§ TO-DO ITEM
Find the string "zzgl" in the records. Copy every line it appears in.

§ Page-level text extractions
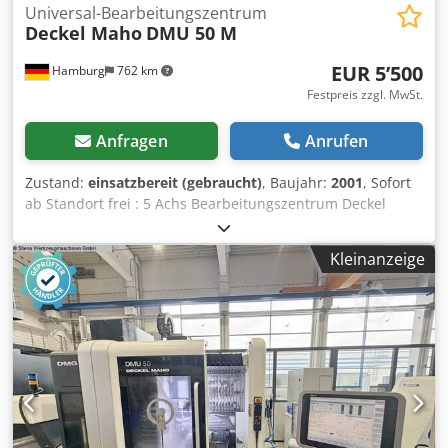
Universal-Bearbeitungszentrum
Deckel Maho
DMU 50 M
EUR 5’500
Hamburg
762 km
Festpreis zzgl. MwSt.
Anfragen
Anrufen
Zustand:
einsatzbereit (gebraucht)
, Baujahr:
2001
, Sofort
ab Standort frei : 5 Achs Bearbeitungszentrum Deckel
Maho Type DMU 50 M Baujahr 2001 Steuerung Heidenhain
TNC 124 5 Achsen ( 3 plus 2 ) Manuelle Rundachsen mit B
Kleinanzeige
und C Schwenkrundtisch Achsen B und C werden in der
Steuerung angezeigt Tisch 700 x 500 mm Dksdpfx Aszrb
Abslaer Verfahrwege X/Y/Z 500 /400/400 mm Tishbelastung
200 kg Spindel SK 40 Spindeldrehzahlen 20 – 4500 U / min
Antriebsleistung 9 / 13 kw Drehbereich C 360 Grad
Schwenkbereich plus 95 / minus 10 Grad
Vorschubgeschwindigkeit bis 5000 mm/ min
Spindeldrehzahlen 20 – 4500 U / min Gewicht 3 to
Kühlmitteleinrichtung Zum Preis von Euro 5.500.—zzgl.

§ YOUR RESPONSE
Festpreis zzgl. MwSt.
Kühlmitteleinrichtung Zum Preis von Euro 5.500.—zzgl.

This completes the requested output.